__Data section__
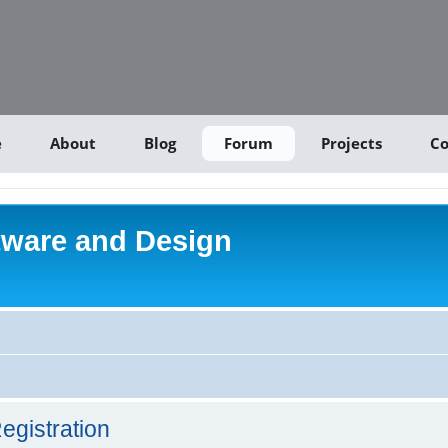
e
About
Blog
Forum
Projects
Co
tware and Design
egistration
* * *
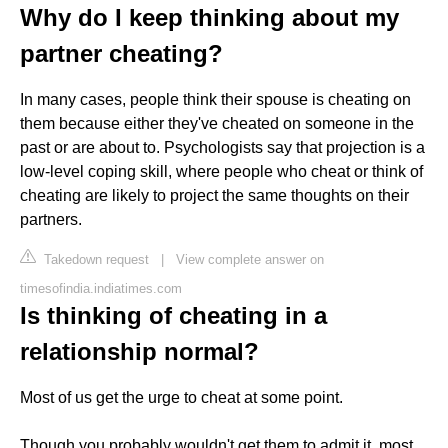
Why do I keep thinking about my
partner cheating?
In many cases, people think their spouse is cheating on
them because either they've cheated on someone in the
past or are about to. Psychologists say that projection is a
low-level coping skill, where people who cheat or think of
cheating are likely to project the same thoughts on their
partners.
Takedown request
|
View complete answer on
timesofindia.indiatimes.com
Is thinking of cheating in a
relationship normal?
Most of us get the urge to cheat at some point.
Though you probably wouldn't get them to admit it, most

__Activity__
Beginning with the line holding "cheating are likely" and ending with the line holding "Though you probably", write out the stretch of material above exactly; add no further lines.

__Response to the exercise__
cheating are likely to project the same thoughts on their
partners.
Takedown request
|
View complete answer on
timesofindia.indiatimes.com
Is thinking of cheating in a
relationship normal?
Most of us get the urge to cheat at some point.
Though you probably wouldn't get them to admit it, most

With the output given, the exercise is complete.